§ **What you should do**: Nothing but an exact copy is wanted: the line with "5.8 - 99 % Weiterempfehlung" and each line after it in the data below, last line included.
----- Input for this task
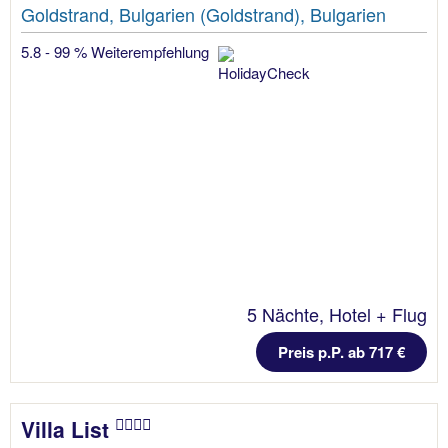
Goldstrand, Bulgarien (Goldstrand), Bulgarien
5.8 - 99 % Weiterempfehlung
5 Nächte, Hotel + Flug
Preis p.P. ab 717 €
Villa List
----------
§ **Output**:
5.8 - 99 % Weiterempfehlung
5 Nächte, Hotel + Flug
Preis p.P. ab 717 €
Villa List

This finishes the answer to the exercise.